In an attempt to breast the gale and make for some port of safety, one of the propeller shafts—weakened perhaps by the pounding of the ice-drift months before—had snapped short off. Unequal to the double task, its twin had sprung beyond all use. Thereafter the scant mercy of chance ruled the destinies of the ship and of all she bore.
Nor was the damage to the shafting all that disaster had wrought. In her great peril the ship was stricken dumb and could not summon aid. Her wireless was out of commission. She could send no call across the face of the waters to sister ships, bidding them to hasten to her succor.

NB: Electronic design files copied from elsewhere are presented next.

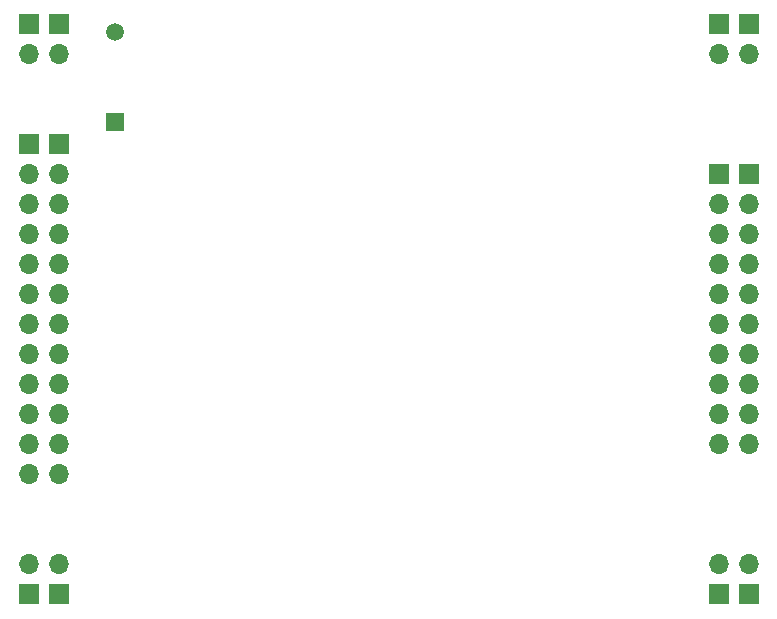
<source format=gbr>
%TF.GenerationSoftware,KiCad,Pcbnew,(6.0.5)*%
%TF.CreationDate,2022-07-26T21:03:23+02:00*%
%TF.ProjectId,Selector State,53656c65-6374-46f7-9220-53746174652e,rev?*%
%TF.SameCoordinates,Original*%
%TF.FileFunction,Soldermask,Bot*%
%TF.FilePolarity,Negative*%
%FSLAX46Y46*%
G04 Gerber Fmt 4.6, Leading zero omitted, Abs format (unit mm)*
G04 Created by KiCad (PCBNEW (6.0.5)) date 2022-07-26 21:03:23*
%MOMM*%
%LPD*%
G01*
G04 APERTURE LIST*
%ADD10R,1.509000X1.509000*%
%ADD11C,1.509000*%
%ADD12R,1.700000X1.700000*%
%ADD13O,1.700000X1.700000*%
G04 APERTURE END LIST*
D10*
%TO.C,S1*%
X149542500Y-51435000D03*
D11*
X149542500Y-43815000D03*
%TD*%
D12*
%TO.C,J12*%
X200660000Y-91440000D03*
D13*
X200660000Y-88900000D03*
%TD*%
D12*
%TO.C,J2*%
X142240000Y-53340000D03*
D13*
X142240000Y-55880000D03*
X142240000Y-58420000D03*
X142240000Y-60960000D03*
X142240000Y-63500000D03*
X142240000Y-66040000D03*
X142240000Y-68580000D03*
X142240000Y-71120000D03*
X142240000Y-73660000D03*
X142240000Y-76200000D03*
X142240000Y-78740000D03*
X142240000Y-81280000D03*
%TD*%
D12*
%TO.C,J6*%
X142240000Y-91440000D03*
D13*
X142240000Y-88900000D03*
%TD*%
D12*
%TO.C,J4*%
X142240000Y-43180000D03*
D13*
X142240000Y-45720000D03*
%TD*%
D12*
%TO.C,J3*%
X144780000Y-91440000D03*
D13*
X144780000Y-88900000D03*
%TD*%
D12*
%TO.C,J5*%
X144780000Y-53340000D03*
D13*
X144780000Y-55880000D03*
X144780000Y-58420000D03*
X144780000Y-60960000D03*
X144780000Y-63500000D03*
X144780000Y-66040000D03*
X144780000Y-68580000D03*
X144780000Y-71120000D03*
X144780000Y-73660000D03*
X144780000Y-76200000D03*
X144780000Y-78740000D03*
X144780000Y-81280000D03*
%TD*%
D12*
%TO.C,J10*%
X203200000Y-43180000D03*
D13*
X203200000Y-45720000D03*
%TD*%
D12*
%TO.C,J8*%
X200660000Y-55880000D03*
D13*
X200660000Y-58420000D03*
X200660000Y-60960000D03*
X200660000Y-63500000D03*
X200660000Y-66040000D03*
X200660000Y-68580000D03*
X200660000Y-71120000D03*
X200660000Y-73660000D03*
X200660000Y-76200000D03*
X200660000Y-78740000D03*
%TD*%
D12*
%TO.C,J1*%
X144780000Y-43180000D03*
D13*
X144780000Y-45720000D03*
%TD*%
D12*
%TO.C,J7*%
X200660000Y-43180000D03*
D13*
X200660000Y-45720000D03*
%TD*%
D12*
%TO.C,J11*%
X203200000Y-55880000D03*
D13*
X203200000Y-58420000D03*
X203200000Y-60960000D03*
X203200000Y-63500000D03*
X203200000Y-66040000D03*
X203200000Y-68580000D03*
X203200000Y-71120000D03*
X203200000Y-73660000D03*
X203200000Y-76200000D03*
X203200000Y-78740000D03*
%TD*%
D12*
%TO.C,J9*%
X203200000Y-91440000D03*
D13*
X203200000Y-88900000D03*
%TD*%
M02*

</source>
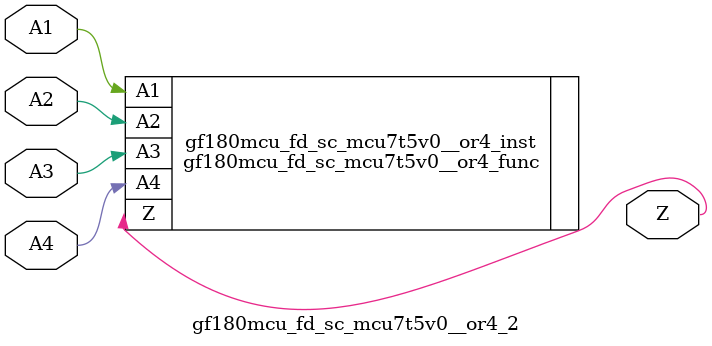
<source format=v>

`ifndef GF180MCU_FD_SC_MCU7T5V0__OR4_2_V
`define GF180MCU_FD_SC_MCU7T5V0__OR4_2_V

`include "gf180mcu_fd_sc_mcu7t5v0__or4.v"

`ifdef USE_POWER_PINS
module gf180mcu_fd_sc_mcu7t5v0__or4_2( A1, A2, A3, A4, Z, VDD, VSS );
inout VDD, VSS;
`else // If not USE_POWER_PINS
module gf180mcu_fd_sc_mcu7t5v0__or4_2( A1, A2, A3, A4, Z );
`endif // If not USE_POWER_PINS
input A1, A2, A3, A4;
output Z;

`ifdef USE_POWER_PINS
  gf180mcu_fd_sc_mcu7t5v0__or4_func gf180mcu_fd_sc_mcu7t5v0__or4_inst(.A1(A1),.A2(A2),.A3(A3),.A4(A4),.Z(Z),.VDD(VDD),.VSS(VSS));
`else // If not USE_POWER_PINS
  gf180mcu_fd_sc_mcu7t5v0__or4_func gf180mcu_fd_sc_mcu7t5v0__or4_inst(.A1(A1),.A2(A2),.A3(A3),.A4(A4),.Z(Z));
`endif // If not USE_POWER_PINS

`ifndef FUNCTIONAL
	// spec_gates_begin


	// spec_gates_end



   specify

	// specify_block_begin

	// comb arc A1 --> Z
	 (A1 => Z) = (1.0,1.0);

	// comb arc A2 --> Z
	 (A2 => Z) = (1.0,1.0);

	// comb arc A3 --> Z
	 (A3 => Z) = (1.0,1.0);

	// comb arc A4 --> Z
	 (A4 => Z) = (1.0,1.0);

	// specify_block_end

   endspecify

   `endif

endmodule
`endif // GF180MCU_FD_SC_MCU7T5V0__OR4_2_V

</source>
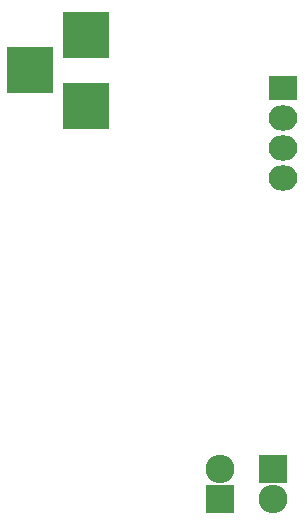
<source format=gbs>
G04 #@! TF.FileFunction,Soldermask,Bot*
%FSLAX46Y46*%
G04 Gerber Fmt 4.6, Leading zero omitted, Abs format (unit mm)*
G04 Created by KiCad (PCBNEW (2015-05-05 BZR 5645)-product) date Thursday, September 03, 2015 'pmt' 04:49:33 pm*
%MOMM*%
G01*
G04 APERTURE LIST*
%ADD10C,0.100000*%
%ADD11R,3.900120X3.900120*%
%ADD12R,2.432000X2.127200*%
%ADD13O,2.432000X2.127200*%
%ADD14R,2.432000X2.432000*%
%ADD15O,2.432000X2.432000*%
G04 APERTURE END LIST*
D10*
D11*
X144200000Y-73800140D03*
X144200000Y-67800660D03*
X139501000Y-70800400D03*
D12*
X160900000Y-72300000D03*
D13*
X160900000Y-74840000D03*
X160900000Y-77380000D03*
X160900000Y-79920000D03*
D14*
X160050000Y-104550000D03*
D15*
X160050000Y-107090000D03*
D14*
X155550000Y-107100000D03*
D15*
X155550000Y-104560000D03*
M02*

</source>
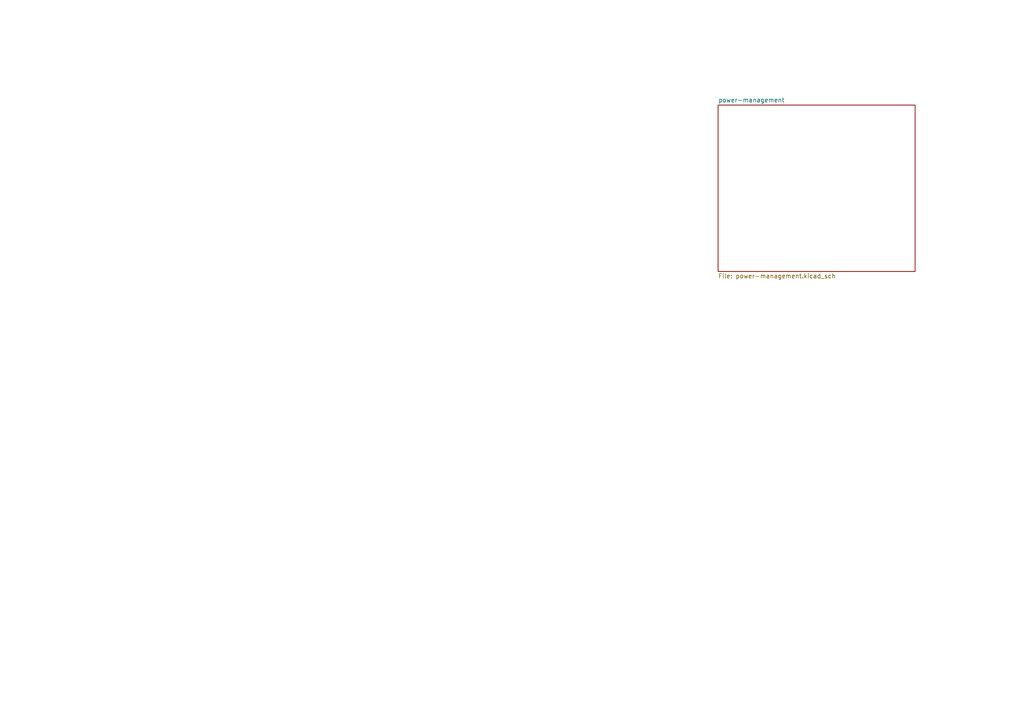
<source format=kicad_sch>
(kicad_sch
	(version 20231120)
	(generator "eeschema")
	(generator_version "8.0")
	(uuid "a97ca0a9-3e6d-4eee-9e76-2e08a926be9b")
	(paper "A4")
	(title_block
		(title "NYX")
	)
	(lib_symbols)
	(sheet
		(at 208.28 30.48)
		(size 57.15 48.26)
		(fields_autoplaced yes)
		(stroke
			(width 0.1524)
			(type solid)
		)
		(fill
			(color 0 0 0 0.0000)
		)
		(uuid "20b8fea1-6d41-4b17-b794-cc6a0ebace35")
		(property "Sheetname" "power-management"
			(at 208.28 29.7684 0)
			(effects
				(font
					(size 1.27 1.27)
				)
				(justify left bottom)
			)
		)
		(property "Sheetfile" "power-management.kicad_sch"
			(at 208.28 79.3246 0)
			(effects
				(font
					(size 1.27 1.27)
				)
				(justify left top)
			)
		)
		(instances
			(project "nyx"
				(path "/a97ca0a9-3e6d-4eee-9e76-2e08a926be9b"
					(page "2")
				)
			)
		)
	)
	(sheet_instances
		(path "/"
			(page "1")
		)
	)
)
</source>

MacKechnie's dismal prophecy was likely to be visited, not on Polaris Janess alone, but upon the entire ship's company.
In the pilothouse, with the gale screeching outside his windows, Lieutenant Everson bent above his charts; but he was helpless and well-nigh hopeless. Down in the engine room, its busy clamor stilled, MacKechnie sat and stared bitterly at the mechanism which he so loved. It was useless now, its splendid powers crippled, its fires dying away to embers. If the inward prayers of the engineer were fervent, the flow of Scotch profanity which passed his lips at whiles was far more eloquent. He, too, was helpless. He cursed the day when he had decided with Everson to round the Horn and take the eastern route. They had learned at Dunedin, in New Zealand, that the Panama Canal was closed by another Culebra slide, and they had thought that this was the quicker way to the port of home.
Better the delay than this!
On all the ship two hearts only were unshaken by the catastrophe. One was that of the stranger.